Tuesday, October 18, 2011
CBSE+NCERT+10th- Math-Chapter-10-Circles-test-paper
1. Prove that the parallelogram circumscribing a circle is rhombus.
Ans Given : ABCD is a parallelogram circumscribing a circle.
To prove : - ABCD is a rhombus
or
AB=BC=CD=DA
Proof: Since the length of tangents from external are equal in length
AS = AR …..(1)
BQ = BR …..(2)
QC = PC …..(3)
SD = DP …..(4)
Adding (1), (2), (3) & (4).
AS + SD + BQ + QC = AR + BR + PC + DP
AD + BC = AB + DC
AD + AD = AB + AB
Since BC = AD & DC = AB (opposite sides of a parallelogram are equal)
2AD = 2AB
AD = AB …..(5)
BC = AD (opposite sides of a parallelogram)
DC = AB …..(6)
From (5) and (6)
AB = BC = CD = DA
2. A circle touches the side BC of a triangle ABC at P and touches AB and AC when
produced at Q and R respectively as shown in figure. Show that AQ= 1/2(perimeter of triangle ABC)

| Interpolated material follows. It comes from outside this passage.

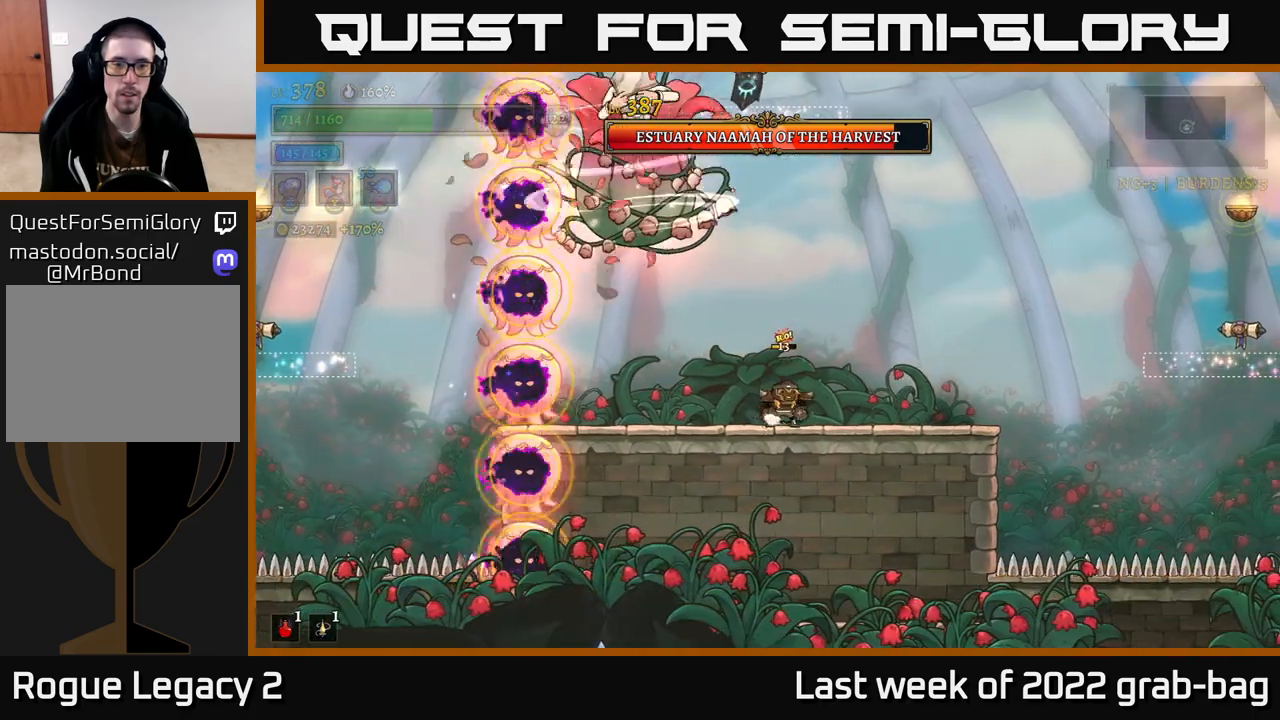
{"dt_ms": 500, "buttons": [], "left_stick": "right", "right_stick": "center", "events": []}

3. XP and XQ are tangents from X to the circle with centre O. R is a point on the circle. Prove that XA+AR=XB+BR
4. In figure, the incircle of triangle ABC touches the sides BC, CA, and AB at D, E, and F respectively. Show that AF+BD+CE=AE+BF+CD= 1/2(perimeter of triangle ABC),
5. 5. A circle touches the sides of a quadrilateral ABCD at P, Q, R and S respectively. Show that the angles subtended at the centre by a pair of opposite sides are supplementary.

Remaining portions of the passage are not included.